Keeps Your Skin Looking Great

Besides eating it, another popular use of cocoa butter is as a skin remedy. The polyphenols in cocoa butter could increase skin hydration, maintain collagen production, and keep your skin supple and bouncy. By reducing inflammation, your skin will look healthier and younger longer.

Cocoa butter is also a fantastic source of antioxidants that erase the wreckage of free radicals. Few things age your skin faster than free radicals, so avoiding these as best you can is key to good health.
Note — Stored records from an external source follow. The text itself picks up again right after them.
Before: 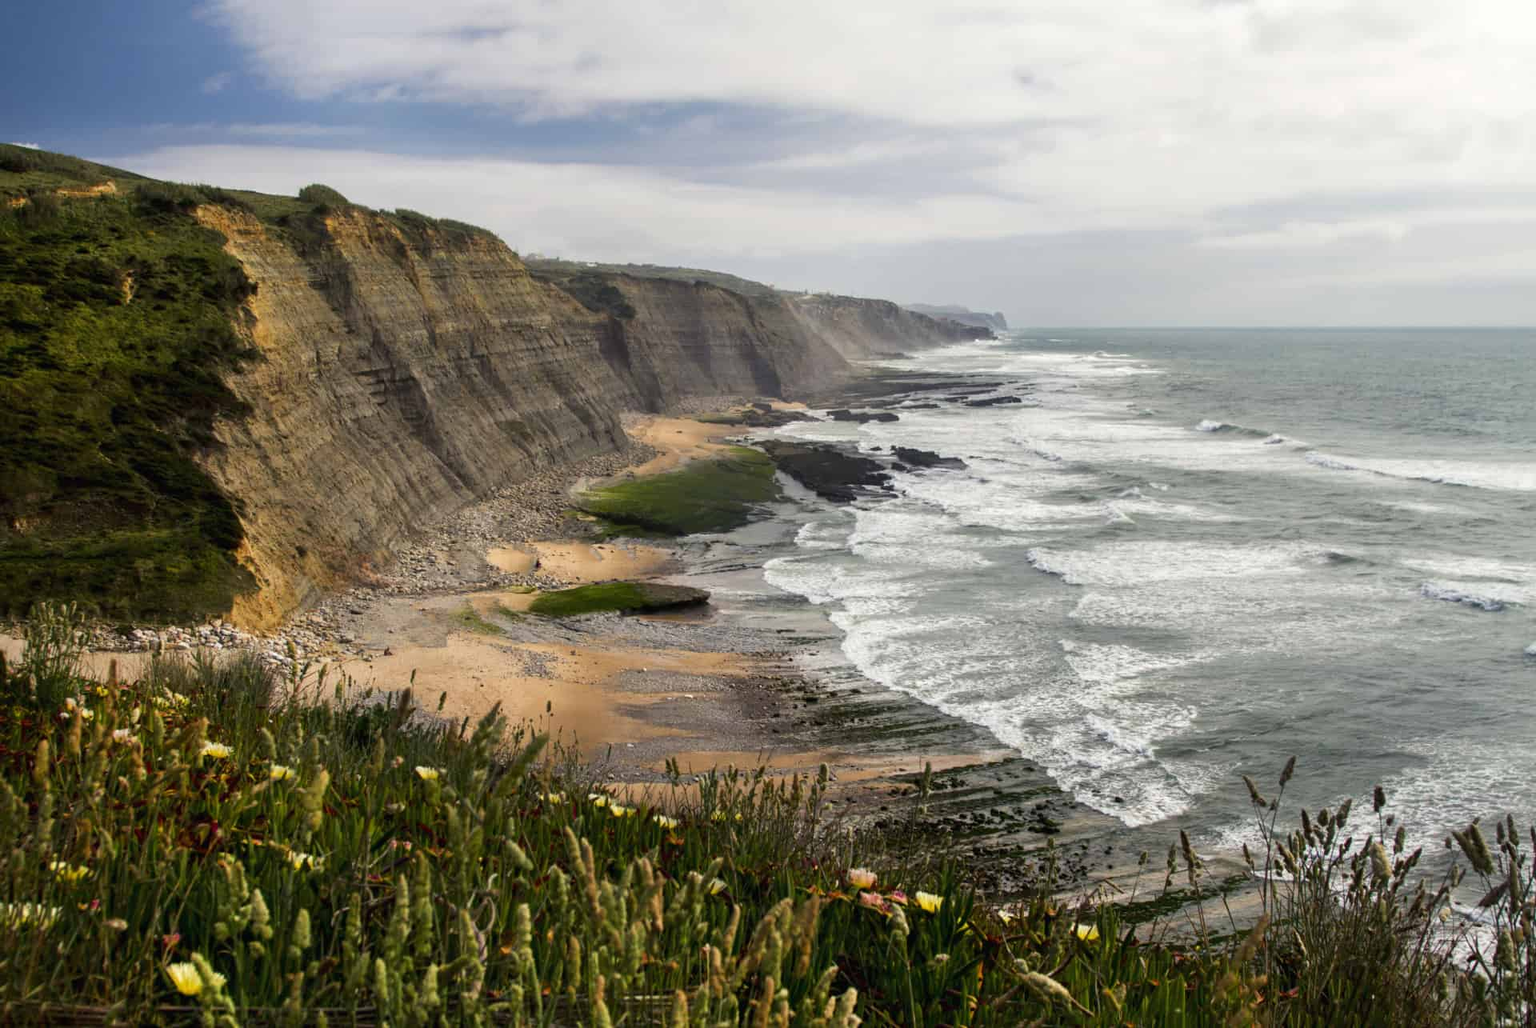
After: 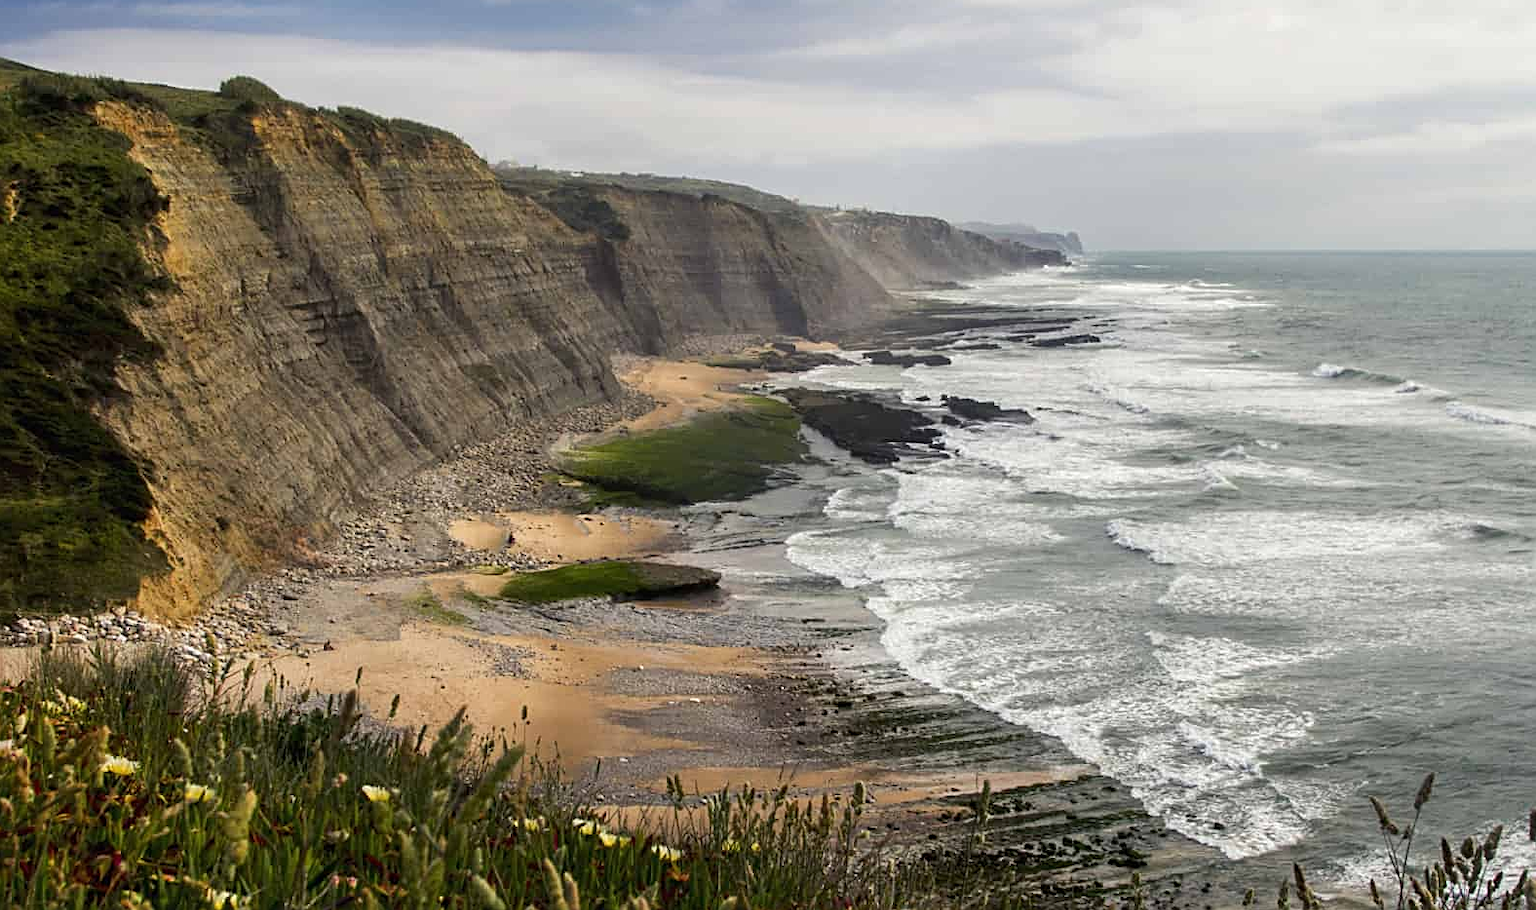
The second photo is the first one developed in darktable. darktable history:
crop: left 7.735%, top 11.846%, right 10.156%, bottom 15.468%
sharpen: on, module defaults
tone equalizer: edges refinement/feathering 500, mask exposure compensation -1.57 EV, preserve details no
Cocoa Butter Recipes to Try Today

Okay, you definitely need more cocoa butter in your life, stat. The next time you feel like treating yourself, whip up any of these vegan recipes with cocoa butter. You’ll love the taste and your body will love the benefits!

Vegan White Chocolate

Real white chocolate might not have cocoa butter, but this vegan white chocolate recipe from Gluten Free on a Shoestring does. The recipe calls for these ingredients:

  • Pure vanilla extract (1 teaspoon)
  • Kosher salt (1/4th teaspoon)
  • Confectioner’s sugar (1 cup)
  • Natural cashew butter (1 tablespoon)
  • Non-hydrogenated vegetable shortening (4 tablespoons)
  • Chopped raw cacao butter (4 ounces)

Chocolate Truffle Cake

The Healthy Foodie’s chocolate truffle cake recipe is admittedly not vegan, but you can sub out a few ingredients and still stick to your diet. Here’s what the recipe uses for the filling:

  • Chopped cacao paste (half a pound)
  • Full-fat coconut milk (1 can)
  • Himalayan salt (1/4th teaspoon)
  • Ancho chile powder (1/4th teaspoon)
  • Pure vanilla extract (1 tablespoon)
  • Vegan ghee (1/4th cup)
  • Coconut oil (1/4th a cup)
  • Raw cacao powder (half a cup)
  • Vegan honey (1/4th a cup)
  • Date paste (half a cup)

For the pie crust, ready these ingredients:

  • Himalayan salt (1/4th teaspoon)
  • Ground cinnamon (1 teaspoon)
  • Vegan ghee (2 tablespoons)
  • Date paste (1/4th cup)
  • Coconut flour (1/4th cup)
  • Unsweetened shredded coconut (half a cup)
  • Raw pecans (half a cup)
  • Walnuts (half a cup)

Vegan Chocolate

Hershey’s who? You’ll never eat store-bought chocolate again when you can make your own vegan version with cocoa butter. Minimalist Baker says you need these recipe quantities:

  • Cacao nibs
  • Sea salt (just a pinch)
  • Vanilla extract (1 teaspoon)
  • Unsweetened cocoa powder (half a cup)
  • Agave nectar or vegan maple syrup (3 to 5 tablespoons)
  • Chopped cocoa butter (1 cup)

Conclusion

Cocoa butter is the primary ingredient in all chocolate, from white to dark. It comes from cocoa beans, thus making this “butter” non-dairy and vegan on its own. Just watch how food manufacturers use cocoa butter, as those products aren’t always vegan. You can always make your own chocolate at home using cocoa butter for an authentic chocolatey taste!